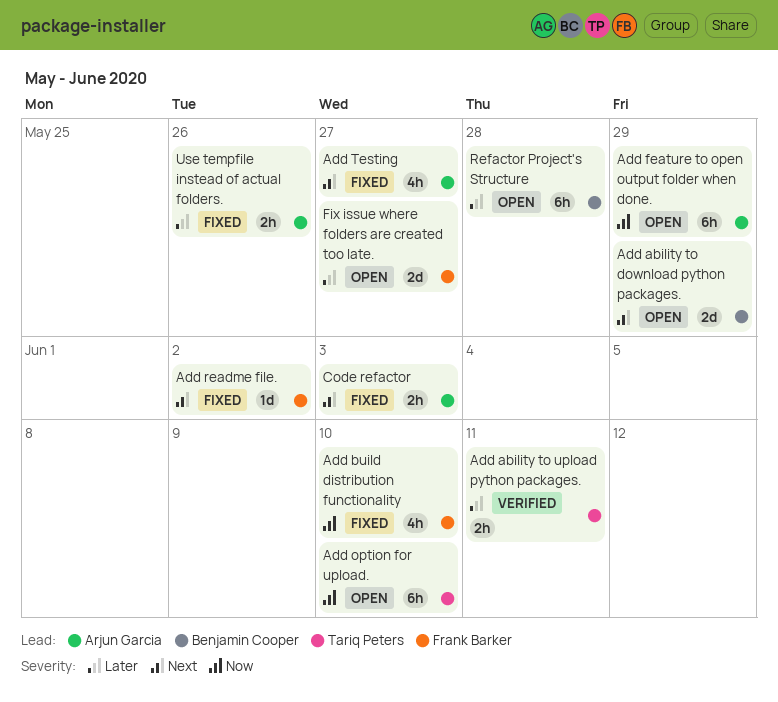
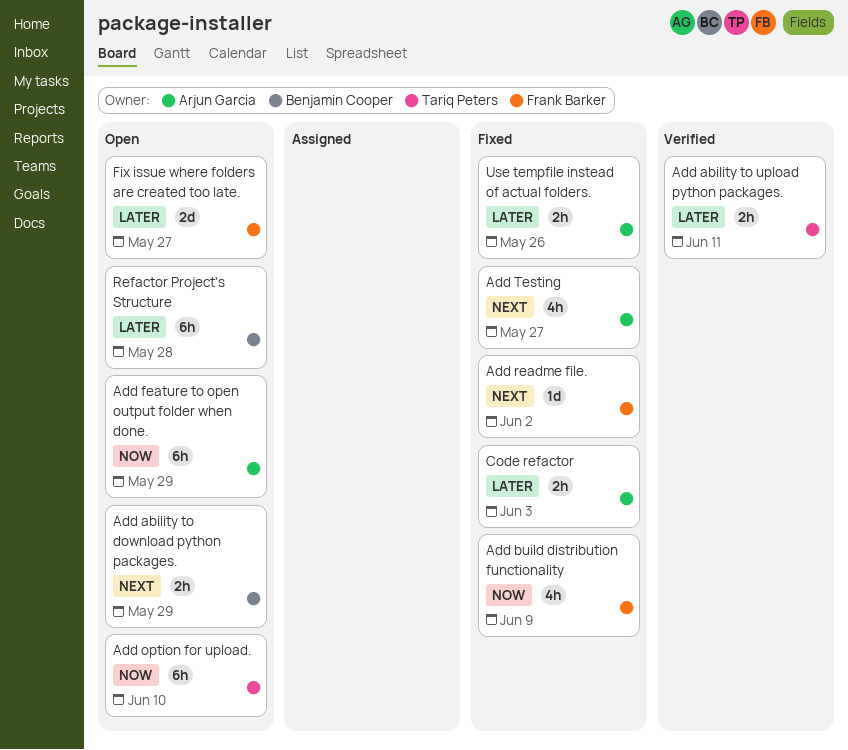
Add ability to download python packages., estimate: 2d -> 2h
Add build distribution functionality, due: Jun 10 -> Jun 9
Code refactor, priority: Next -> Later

^^^^^^^^^^^^^^^^

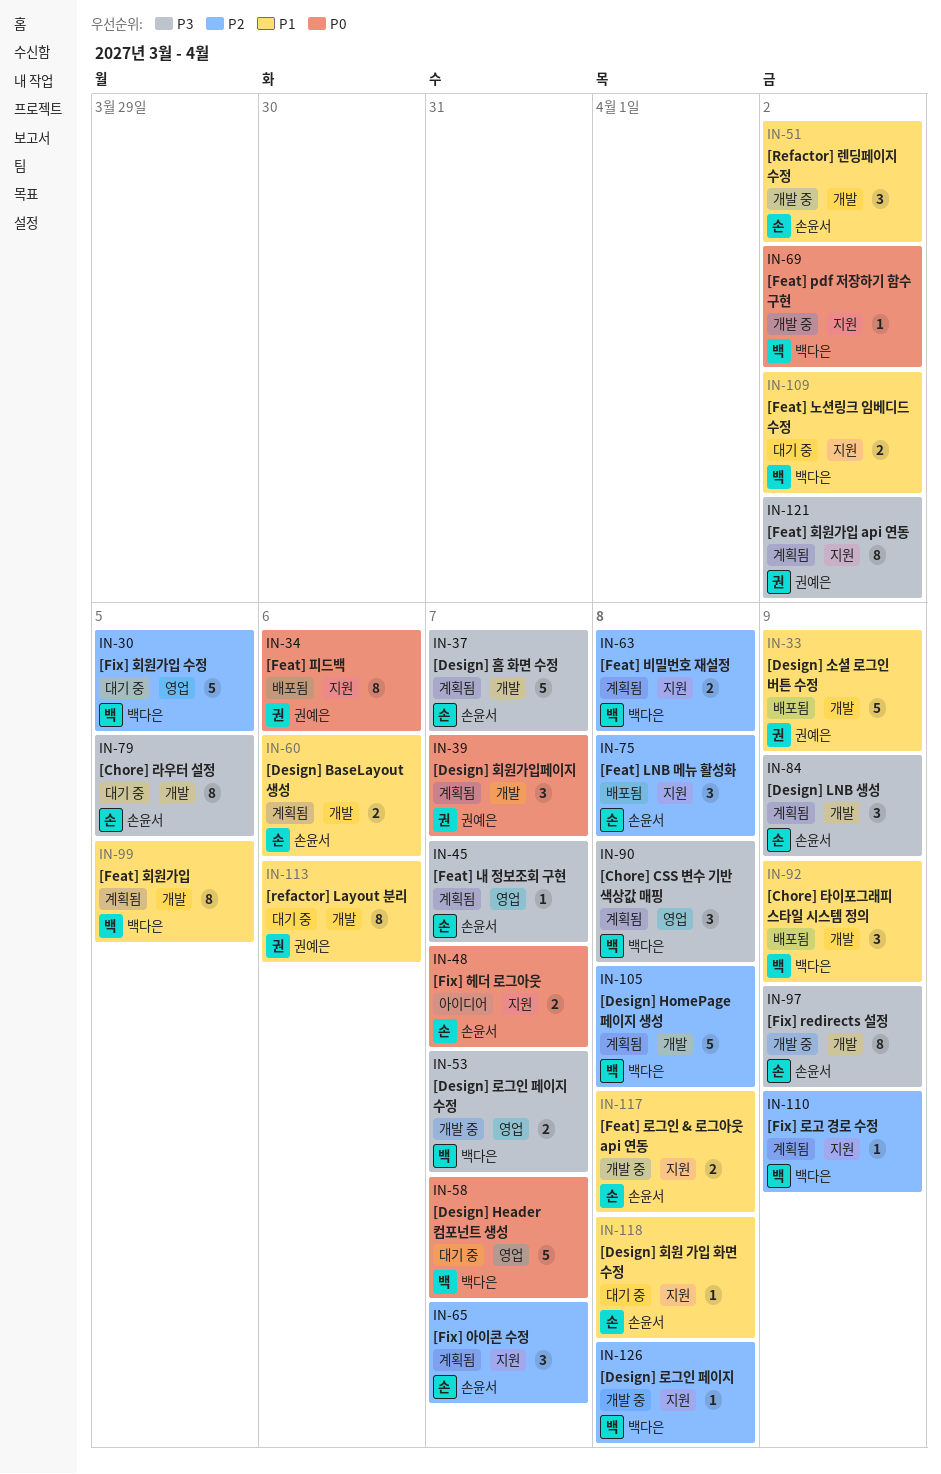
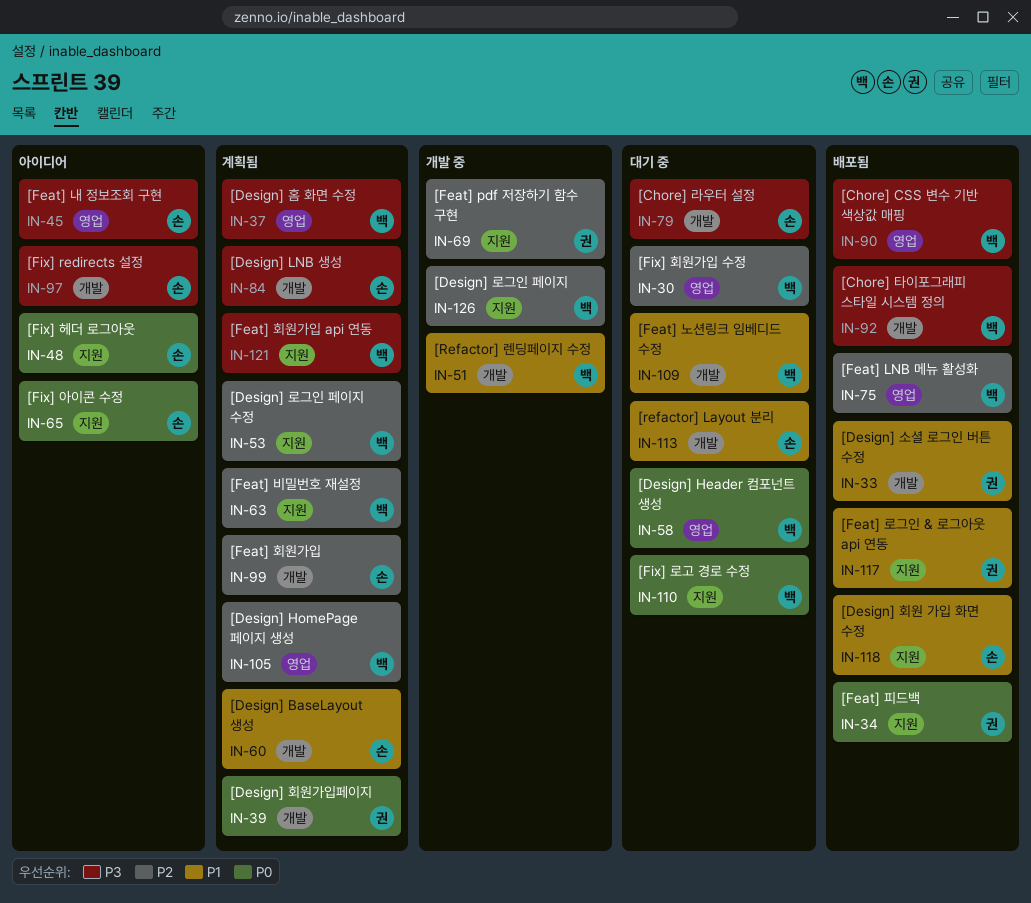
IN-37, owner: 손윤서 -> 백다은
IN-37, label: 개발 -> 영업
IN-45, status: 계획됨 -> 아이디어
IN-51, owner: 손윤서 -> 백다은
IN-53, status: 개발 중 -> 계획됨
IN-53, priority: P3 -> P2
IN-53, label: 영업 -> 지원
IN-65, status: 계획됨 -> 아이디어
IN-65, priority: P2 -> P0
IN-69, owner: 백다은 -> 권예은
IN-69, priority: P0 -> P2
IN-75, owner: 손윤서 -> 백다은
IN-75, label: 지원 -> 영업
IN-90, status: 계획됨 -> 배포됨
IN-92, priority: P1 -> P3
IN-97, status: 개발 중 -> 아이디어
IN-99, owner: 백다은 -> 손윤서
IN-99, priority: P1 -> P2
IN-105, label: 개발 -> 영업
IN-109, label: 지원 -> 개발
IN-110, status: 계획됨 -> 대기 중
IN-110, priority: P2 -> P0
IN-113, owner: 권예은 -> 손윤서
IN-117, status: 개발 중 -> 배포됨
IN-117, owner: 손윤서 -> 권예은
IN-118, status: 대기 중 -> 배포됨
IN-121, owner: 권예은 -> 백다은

^^^^^^^^^^^^^^^^

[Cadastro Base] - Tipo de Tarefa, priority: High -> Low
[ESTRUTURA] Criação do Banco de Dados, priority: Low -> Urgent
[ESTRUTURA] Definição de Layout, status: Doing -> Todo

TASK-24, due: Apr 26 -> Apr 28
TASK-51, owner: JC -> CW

^^^^^^^^^^^^^^^^

▶ [Prompt] Within the material above, extract exactly the lines that start at the line containing "IN-113, owner: 권예은 -> 손윤서" and stop after the line containing "IN-121, owner: 권예은 -> 백다은", and only those.

▶ [Expected output]
IN-113, owner: 권예은 -> 손윤서
IN-117, status: 개발 중 -> 배포됨
IN-117, owner: 손윤서 -> 권예은
IN-118, status: 대기 중 -> 배포됨
IN-121, owner: 권예은 -> 백다은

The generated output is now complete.